## Short task A
In the biodiversity records below, format everything from the line containing "order: Coleoptera" down to the end of the records as a numbered list, both ends included and blank lines left out. Omit the pictures from your answer.

Charming Hexagonal Tile Game
Release Date: Apr 28, 2022
Early Release: Mar 25, 2021
Rating: E/E10+ (Presumably?)
Developer: Toukana Interactive
Publisher: Toukana Interactive
Platform I Played On: PC
Platform(s) Available On: PC
Genre(s): Puzzle, Strategy
Taken from Official Site
Dorfromantik – Toukana Interactive
Dorfromantik is a peaceful building strategy and puzzle game where you create a beautiful and ever-growing village landscape by placing tiles. Explore a variety of colorful biomes, discover and unlock new tiles and complete quests to fill your world with life!
My Personal Highlights
>> Fun yet relaxing
>> Not lengthy, can play super casually, 30 min session can be enough
>> At first glance simple mechanics but there is a challenge if you want to become good
>> Puzzle game that requires a bit of strategy
- Casual game
- Doesn’t waste players’ time
- Simple yet can be strategic
- Great visuals and music
- I wish there were a few gameplay aspects explained better in the tutorial
General Thoughts & Observations
I have been playing Dorfromantik throughout it’s early access period and have enjoyed seeing the evolution from it being a good game into becoming a great one! While I am not the best at this game, I still enjoy having a casual game that can be completed in a reasonable time.
The basics of this game are that there are randomized hexagonal tiles that you have to place down. These hexagonal tiles have a varied combination of water, railroad, town, field, or forest sections. To be overly simplistic the goal is the match the tiles with a corresponding section.

## Short task B
From the Dorfromantik review above, quote everything from "My Personal Highlights" down to "a reasonable time.".

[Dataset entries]
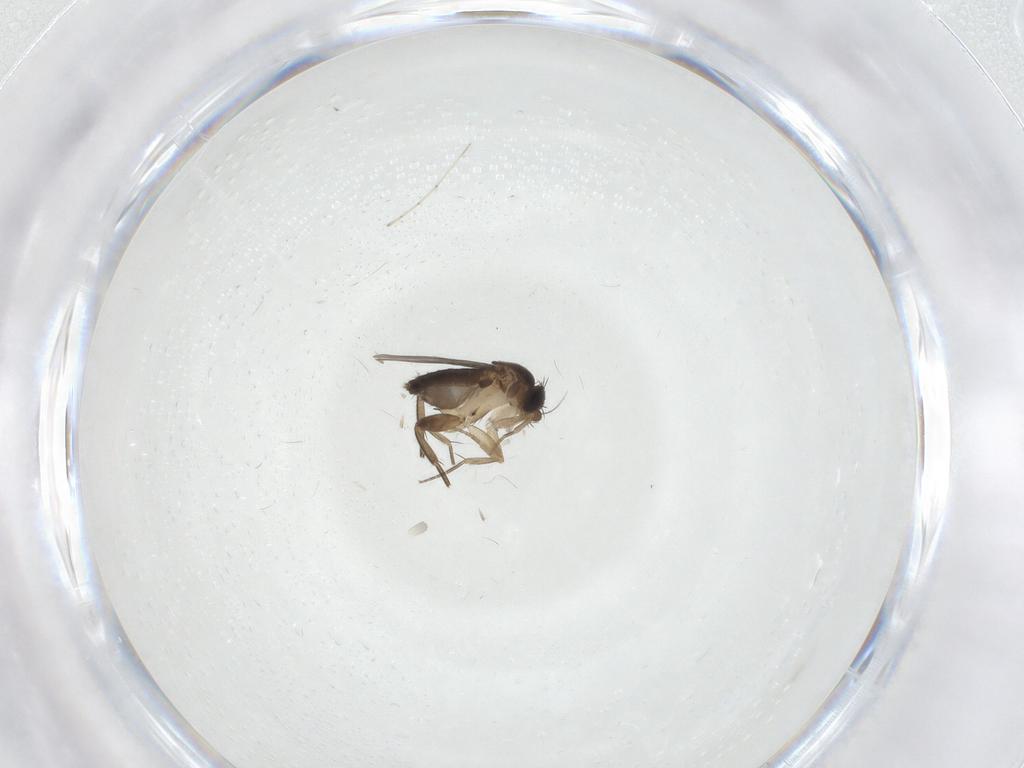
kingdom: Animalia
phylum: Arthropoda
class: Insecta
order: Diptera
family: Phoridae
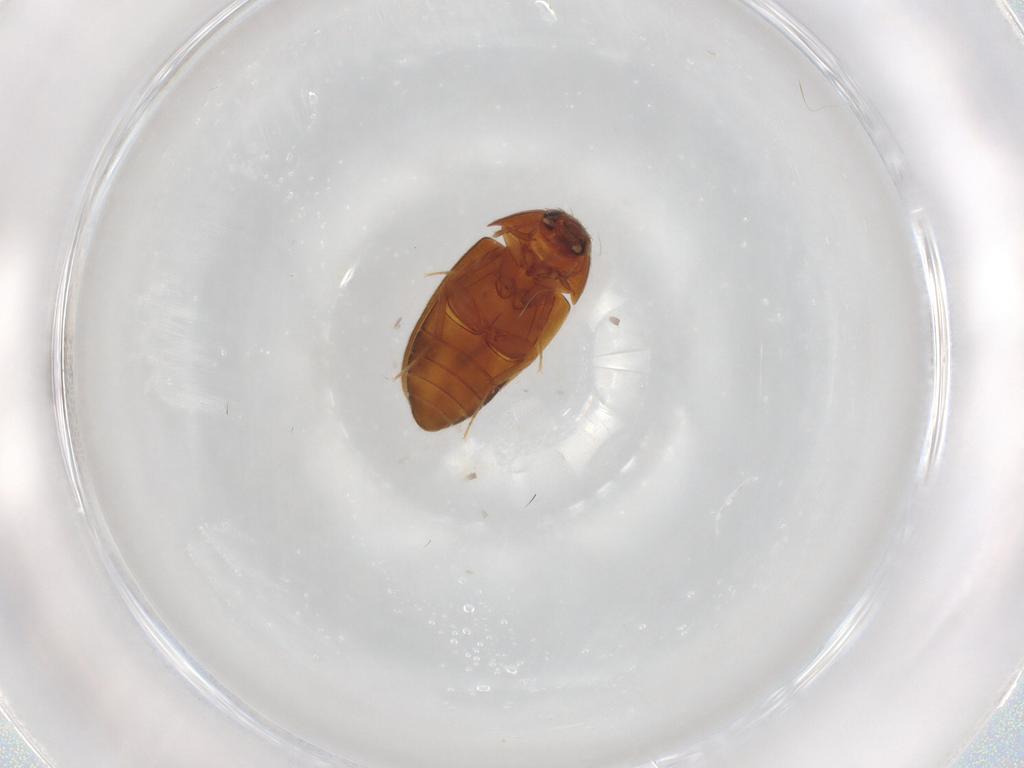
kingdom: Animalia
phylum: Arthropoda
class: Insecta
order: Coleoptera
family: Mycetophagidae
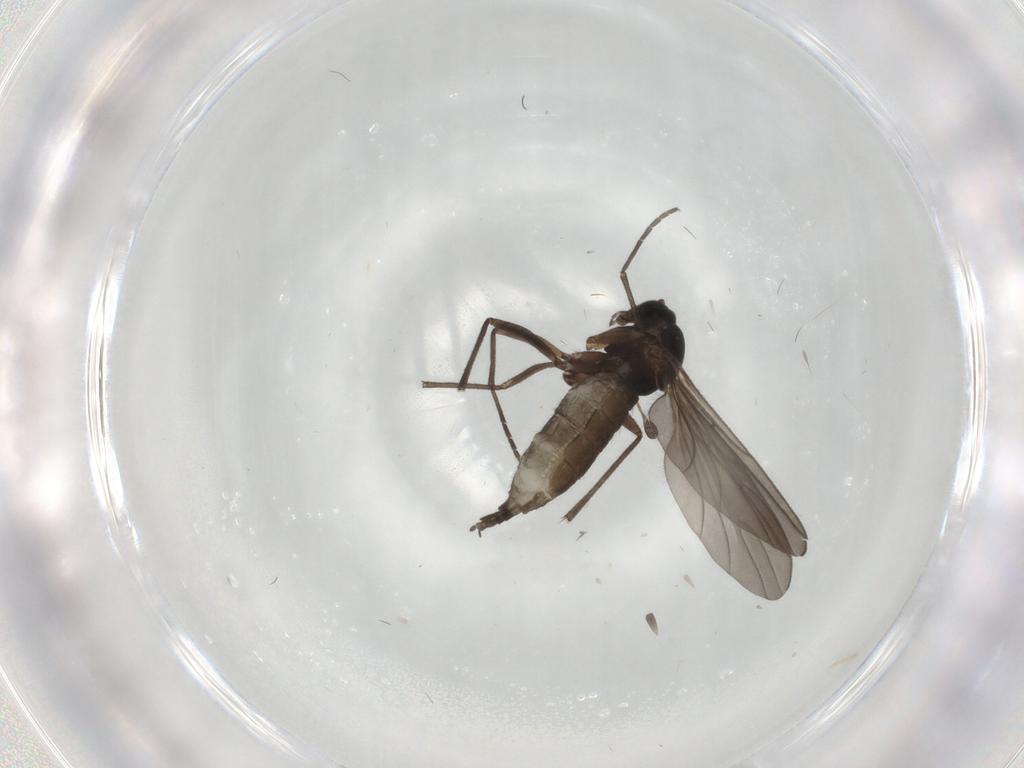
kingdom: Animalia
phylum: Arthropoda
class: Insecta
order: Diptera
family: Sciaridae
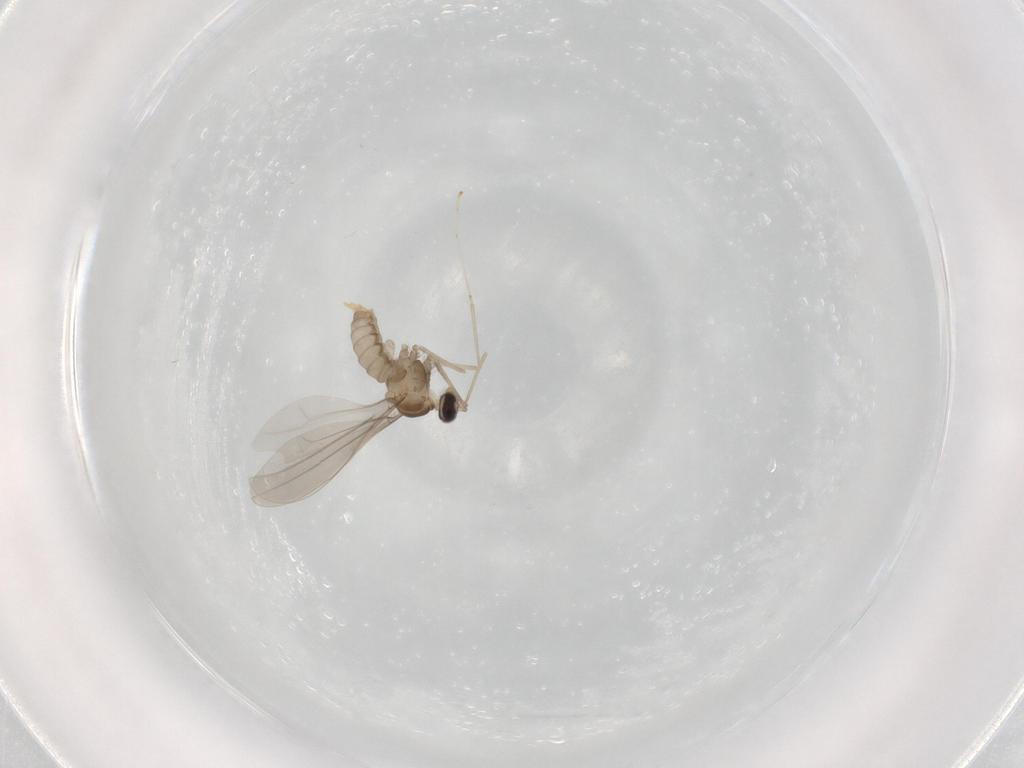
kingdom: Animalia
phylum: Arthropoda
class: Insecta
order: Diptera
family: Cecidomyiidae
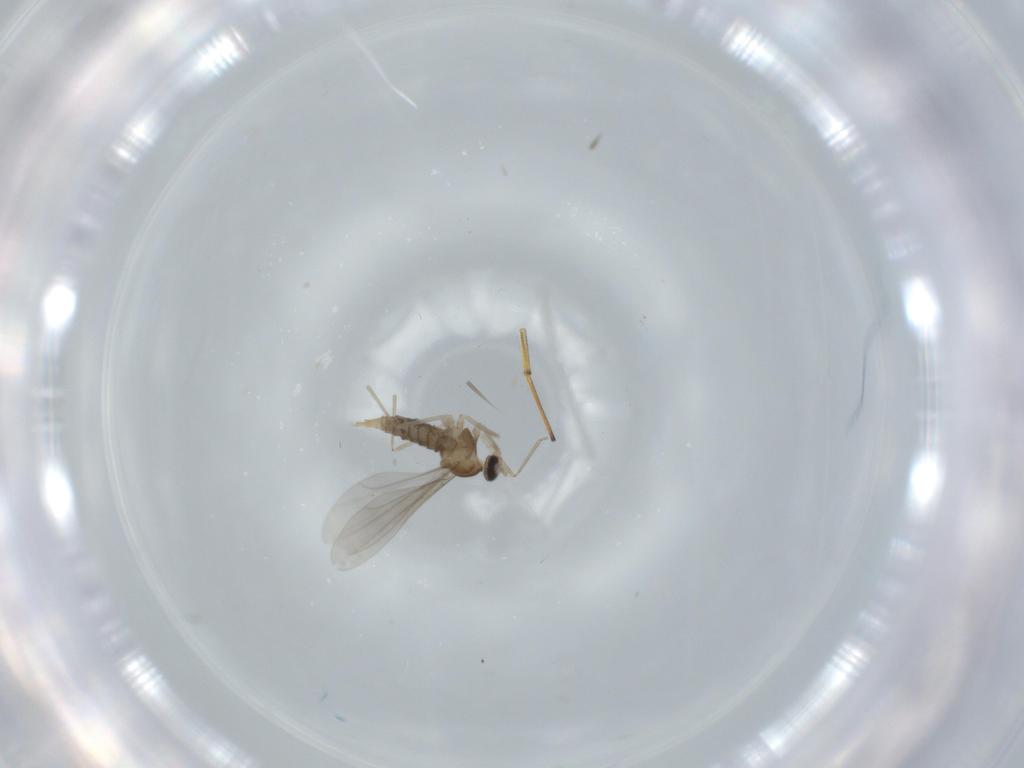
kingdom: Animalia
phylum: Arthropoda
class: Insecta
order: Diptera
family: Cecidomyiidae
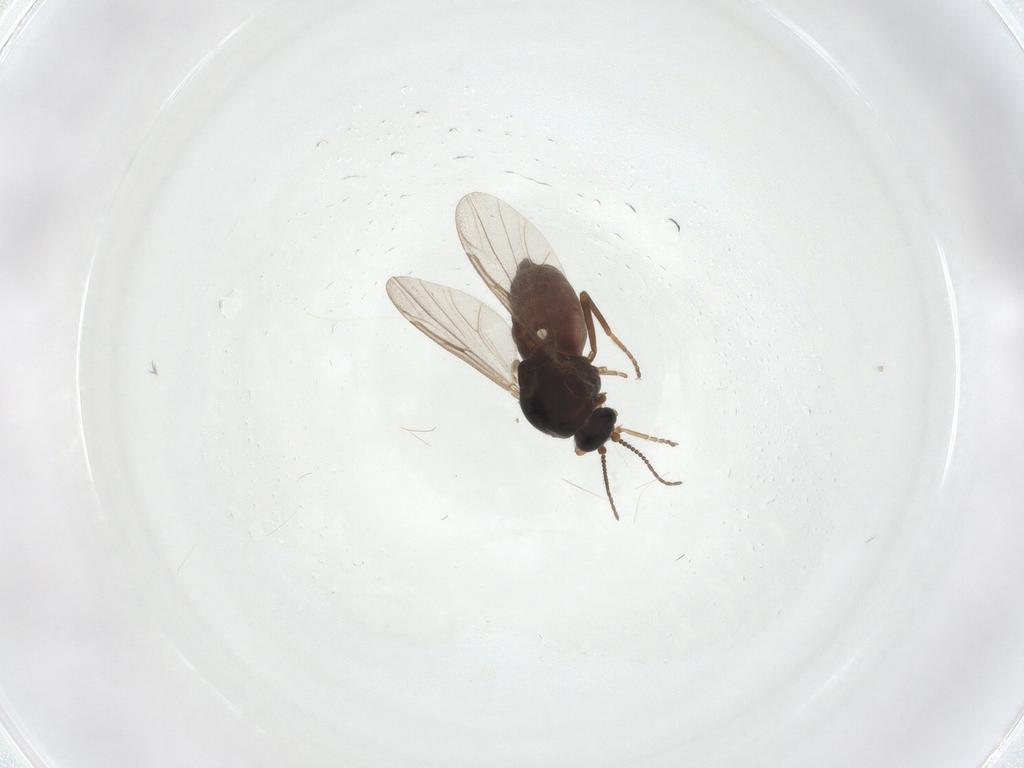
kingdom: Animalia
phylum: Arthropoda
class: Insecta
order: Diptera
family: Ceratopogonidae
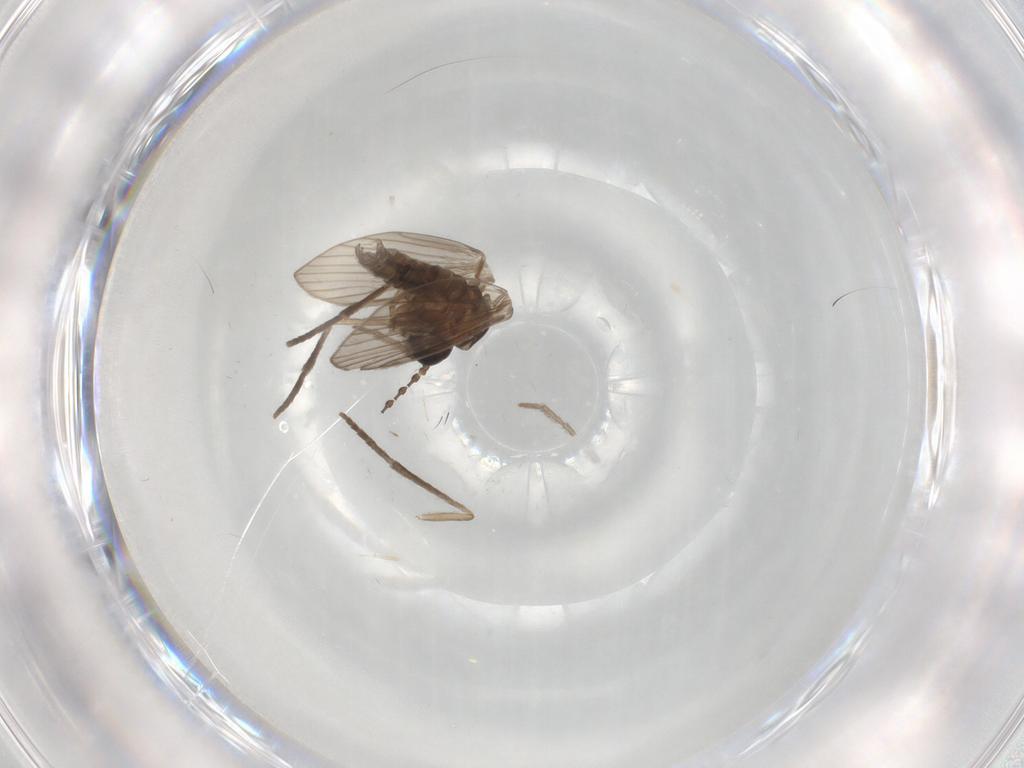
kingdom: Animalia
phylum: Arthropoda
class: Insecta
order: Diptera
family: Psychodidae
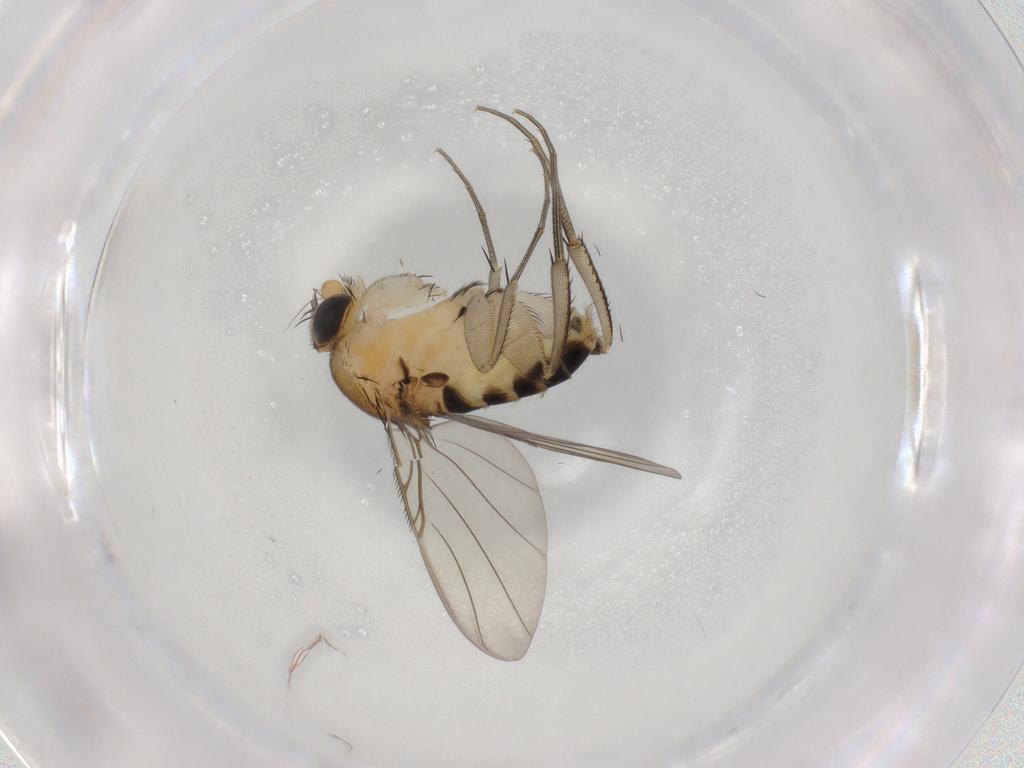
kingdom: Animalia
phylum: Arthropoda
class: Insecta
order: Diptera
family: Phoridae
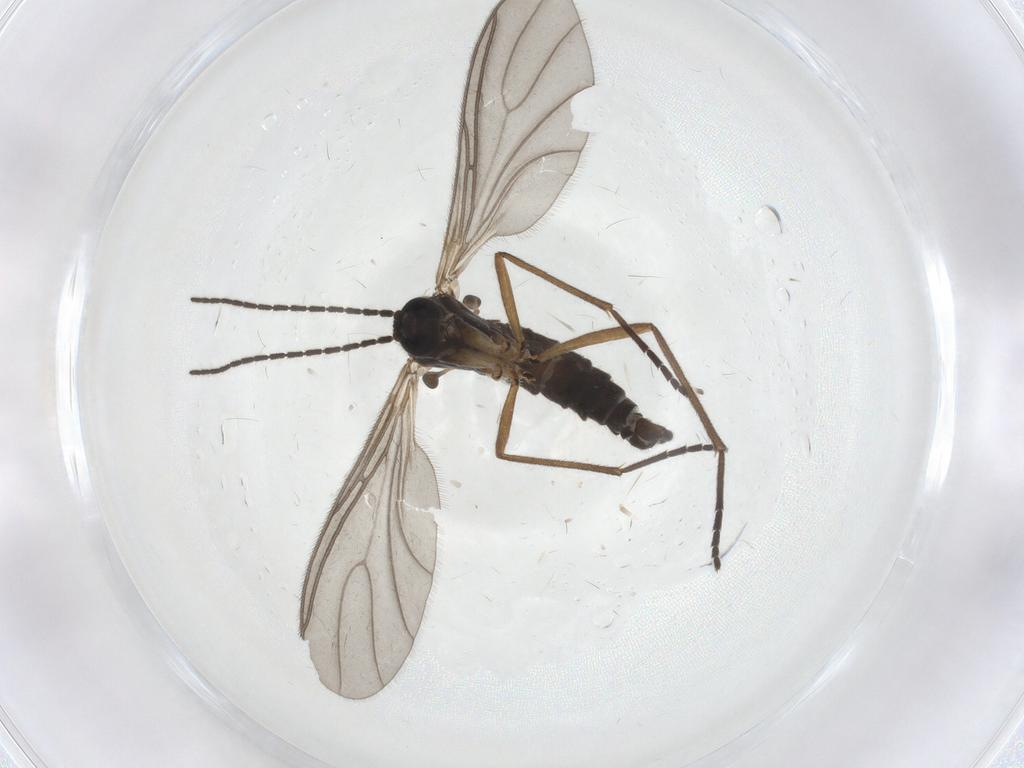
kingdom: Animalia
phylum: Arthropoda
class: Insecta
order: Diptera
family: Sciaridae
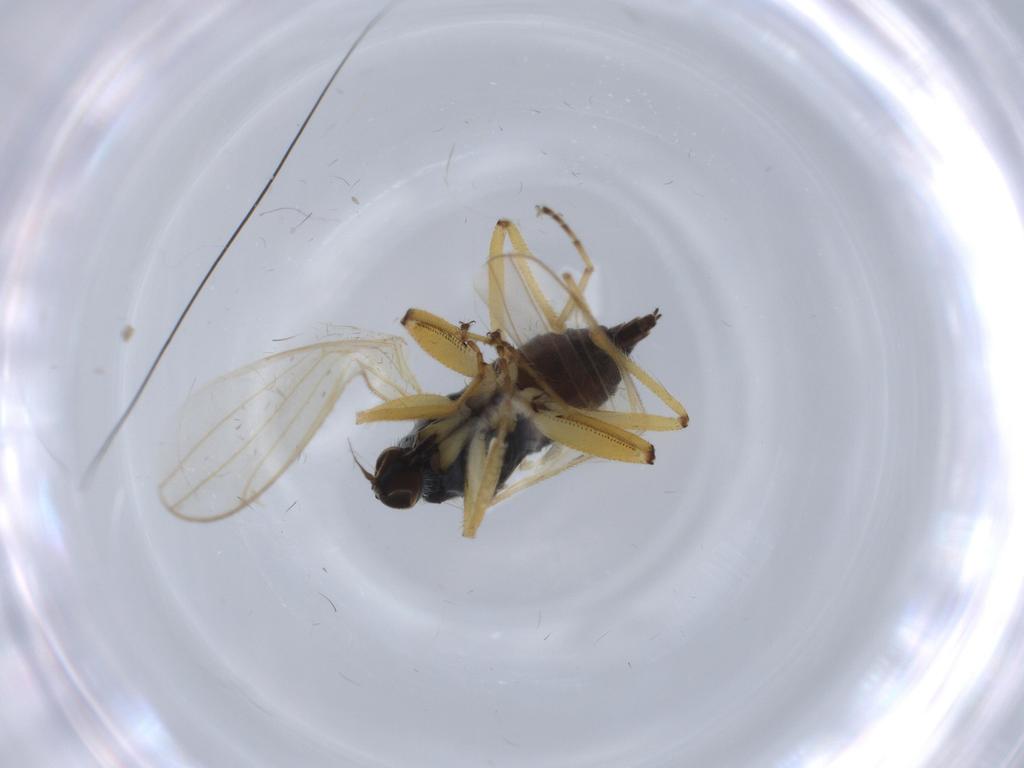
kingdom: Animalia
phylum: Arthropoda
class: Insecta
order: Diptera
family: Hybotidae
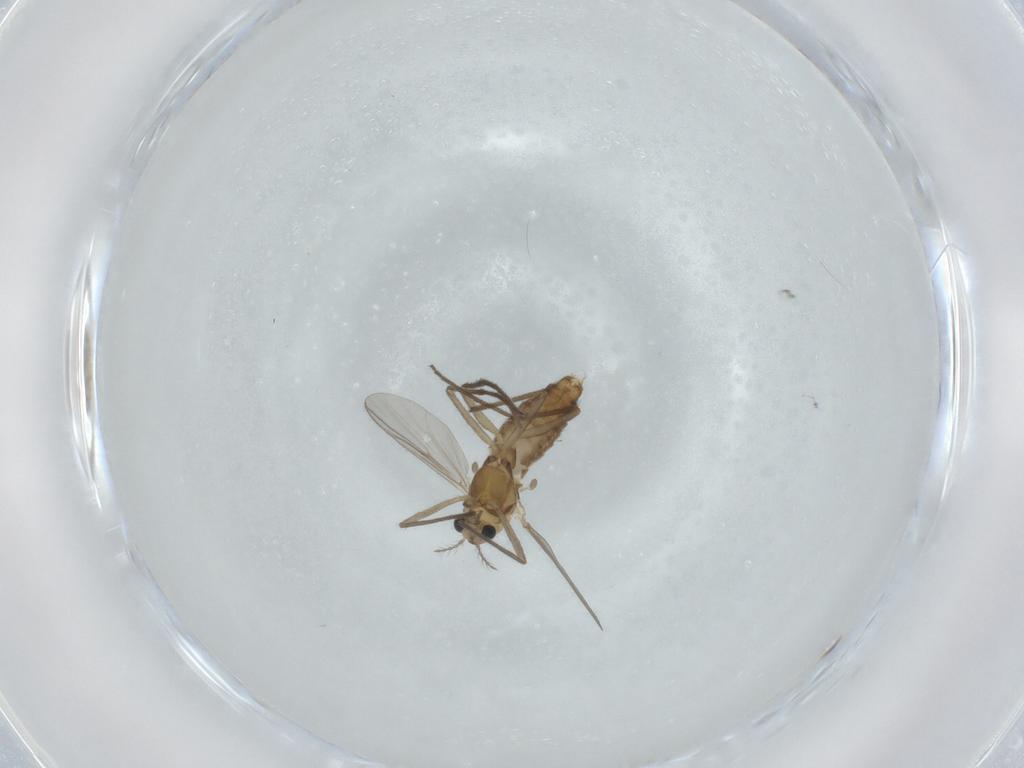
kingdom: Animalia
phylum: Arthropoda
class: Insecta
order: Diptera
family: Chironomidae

## Correct output A
1. order: Coleoptera
2. family: Mycetophagidae
3. kingdom: Animalia
4. phylum: Arthropoda
5. class: Insecta
6. order: Diptera
7. family: Sciaridae
8. kingdom: Animalia
9. phylum: Arthropoda
10. class: Insecta
11. order: Diptera
12. family: Cecidomyiidae
13. kingdom: Animalia
14. phylum: Arthropoda
15. class: Insecta
16. order: Diptera
17. family: Cecidomyiidae
18. kingdom: Animalia
19. phylum: Arthropoda
20. class: Insecta
21. order: Diptera
22. family: Ceratopogonidae
23. kingdom: Animalia
24. phylum: Arthropoda
25. class: Insecta
26. order: Diptera
27. family: Psychodidae
28. kingdom: Animalia
29. phylum: Arthropoda
30. class: Insecta
31. order: Diptera
32. family: Phoridae
33. kingdom: Animalia
34. phylum: Arthropoda
35. class: Insecta
36. order: Diptera
37. family: Sciaridae
38. kingdom: Animalia
39. phylum: Arthropoda
40. class: Insecta
41. order: Diptera
42. family: Hybotidae
43. kingdom: Animalia
44. phylum: Arthropoda
45. class: Insecta
46. order: Diptera
47. family: Chironomidae

## Correct output B
My Personal Highlights
>> Fun yet relaxing
>> Not lengthy, can play super casually, 30 min session can be enough
>> At first glance simple mechanics but there is a challenge if you want to become good
>> Puzzle game that requires a bit of strategy
- Casual game
- Doesn’t waste players’ time
- Simple yet can be strategic
- Great visuals and music
- I wish there were a few gameplay aspects explained better in the tutorial
General Thoughts & Observations
I have been playing Dorfromantik throughout it’s early access period and have enjoyed seeing the evolution from it being a good game into becoming a great one! While I am not the best at this game, I still enjoy having a casual game that can be completed in a reasonable time.